Objectives: At the completion of this rotation, the palliative care fellow will be able to:

1. Obtain a comprehensive history and exam including:

A. Goals of care and advance care planning
B. Detailed symptom history
C. Psychosocial and spiritual history
D. Functional assessment
E. Quality of life assessment
F. Developmental age of the child

2. Formulate a complete care plan utilizing evidence -based palliative medicine and including all members of an interdisciplinary team.

A. Use both pharmacologic and non-pharmacologic pain management interventions.
B. Assess and manage non-pain symptoms including nausea, vomiting, constipation, fatigue, depression, anxiety, dyspnea, delirium, and pruritus.
C. Understand and address the interplay between physical symptoms and psychosocial and spiritual distress.
D. Assess and manage psychosocial and spiritual distress in the patient and family.

3. Apply knowledge to facilitate key events in palliative care including family meetings, goals of care discussions, advance care planning, and discussions surrounding forgoing or discontinuing life-sustaining therapies.

4. Demonstrate ability to respond appropriately to suffering by addressing sources of medical, psychosocial, and spiritual distress, bearing with patient’s and family’s suffering and distress, and remaining a presence, as desired by patient and family.

A. Recognizes and seeks to support the psychosocial and emotional needs of siblings by utilizing appropriate members of the interdisciplinary team.
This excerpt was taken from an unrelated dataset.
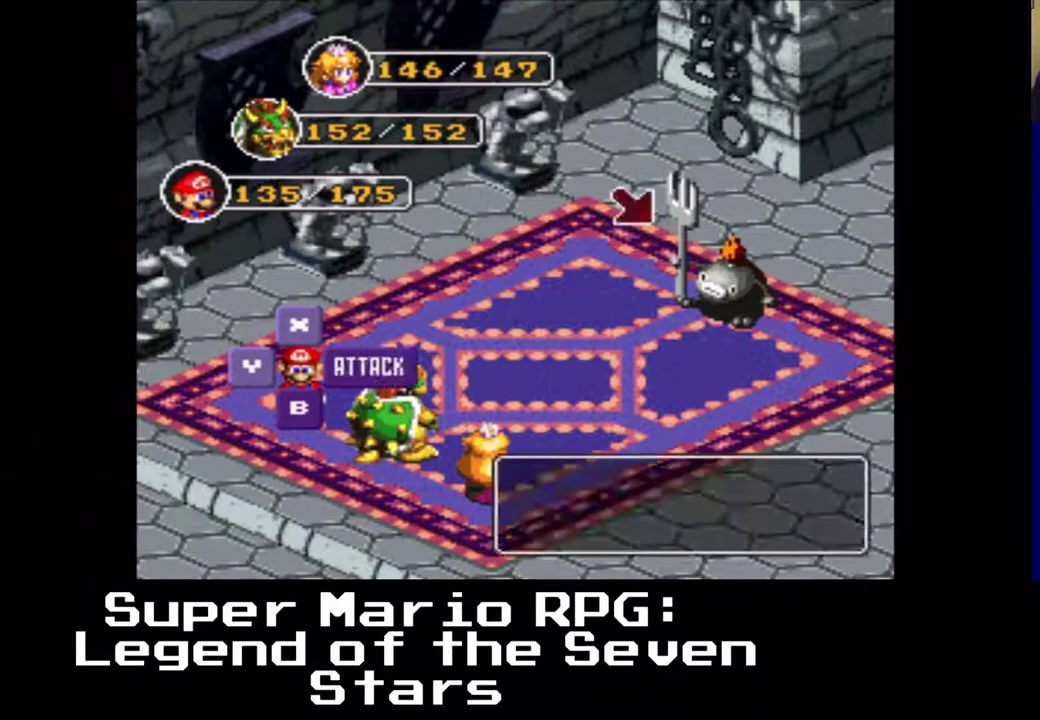
{"buttons": [], "left_stick": "center", "events": [[117, "B", "down"], [217, "B", "up"]]}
5. Construct plans that balance a patient’s level of function and quality of life with concerns for longevity.

6. Demonstrate effective coordination of patient care, both from within an interdisciplinary palliative care team, with other palliative care providers including hospice teams, and in collaboration with colleagues outside of palliative care.

7. Balance a patient’s level of function and quality of life with concerns for longevity for patients and families.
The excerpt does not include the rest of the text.